Megami Paradise (Megami Paradaisu) is a role-playing game by NEC Home Electronics and released in 1994 on the PC Engine Super CD-Rom. A two-part OAV series was produced in 1995 by King Records, under their subdivision Starchild Records, and Studio Fantasia. It was directed by Katsuhiko Nishijima and follows in the tradition of his later works Agent Aika and Najica by having character designs by Noriyasu Yamauchi and having copious amount of upskirt shots. The anime is based on a manga with character designs by Akihiro Yoshizane which was serialized in Dengeki PC Engine magazine.

==Availability==
Megami Paradise was licensed and released in the US by ADV Films in 1996 on two VHS tapes, each containing a single episode with English subtitles.

==Plot==
The story is set in a utopia-like world made up of only women, under the benevolent rule of a woman called the Mamamega. The Mamamega possesses a magic item called the Astro Star, which absorbs evil from the world outside the paradise they live in. Eventually, when the Astro Star becomes saturated with evil thoughts and desires, the Mamamega has to perform a ceremony to purify the Astro Star, and then she hands over the position of Mamamega to her successor.
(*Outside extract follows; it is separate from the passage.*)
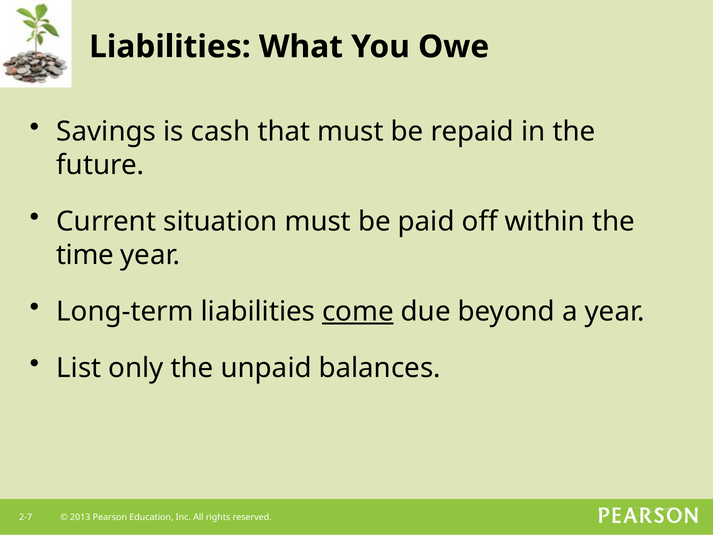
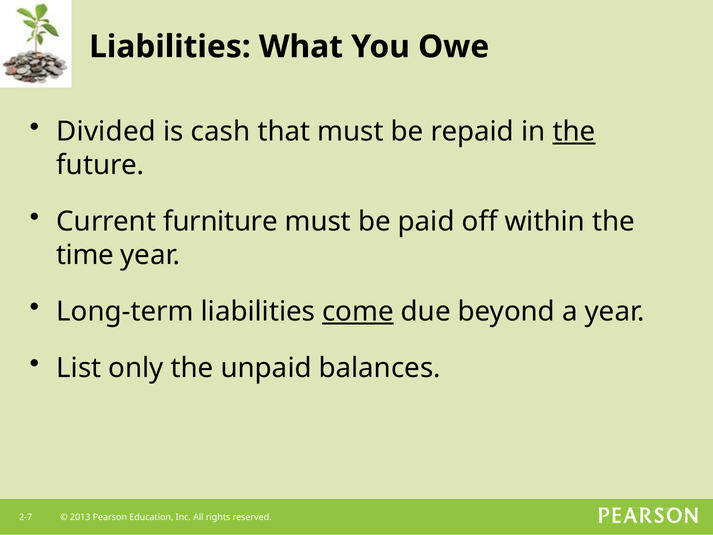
Savings: Savings -> Divided
the at (574, 131) underline: none -> present
situation: situation -> furniture
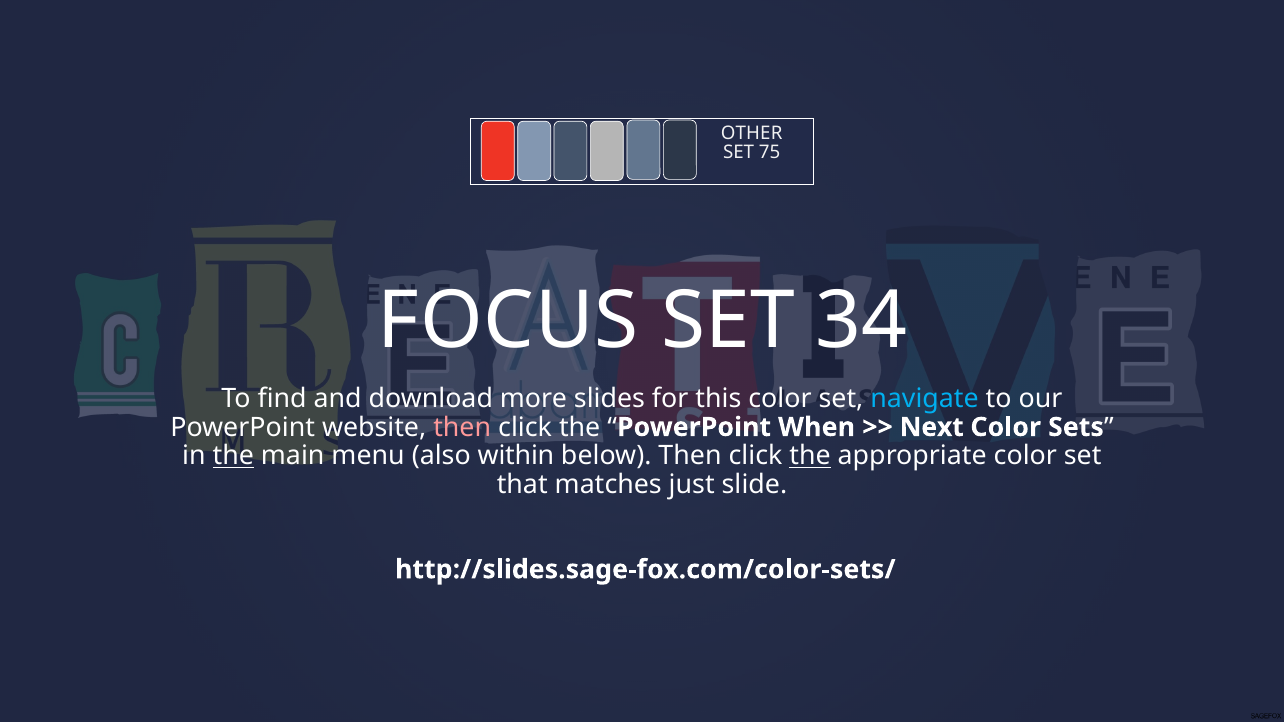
As the story begins, the soon-to-be Mamamega chooses Lilith as her first miko (shrine maiden) and tasks Lilith with finding two other mikos, who will serve as guards/attendants to the new Mamamega. But as Lilith goes to try and recruit two others to help her, they cross paths with a group that has other plans for the Astro Star and wants to take over the Paradise they live in.

==Characters==
- New Mamamega: The new Mamamega, who rules over the Megami Paradise and is entrusted with the Astro Star.
- Lilith: The first woman the new Mamamega recruits to be one of her mikos (shrine maidens). Lilith was surprised to be chosen, since she is not that confident in her own abilities, but the new Mamamega tells her she believes in her potential. She can use her magic to summon spirits. She also a Chosen One.
- Rurubell: An energetic pink-haired girl who insists that Lilith should include her on the new Mamamega's miko team, although she is young. She can use magic, and has a wide variety of magic tools. She is friends with and looks up to Stashia.
- Stashia: One of the women Lilith recruits to join her serving the new Mamamega, she is a graceful person who uses a harp/bow as a weapon. However, Stashia is a peaceful woman, and mainly joined as a shrine maiden to look after Rurubell.
- Juliana: A master swordswoman, who Lilith also recruits to be a miko serving the new Mamamega.
- Yamimama: An evil woman whose goal is removing the Astro Star from the Paradise and taking over the world.
- Pastel: A servant of the Yamimama who fights against Lilith and her friends. She looks like an ordinary little girl but can use powerful dark magic from her wand.
- Rouge: A servant of the Yamimama who fights against Lilith and her friends. She wields a sword and can shoot flaming projectiles.
- Maharaja: A servant of the Yamimama who fights against Lilith and her friends. She is adept with the whip.
- Angela: An elf-eared servant of the Yamimama who fights against Lilith and her friends. She wields a large hammer and can summon evil spirit beasts.

==Sequel==
Megami Paradise II (女神天国II, Megami Paradaisu II) is a strategy simulation video game developed by HuneX Co., Ltd. and published by NEC Home Electronics, Ltd. for the PC-FX. It was released in Japan on July 26, 1996.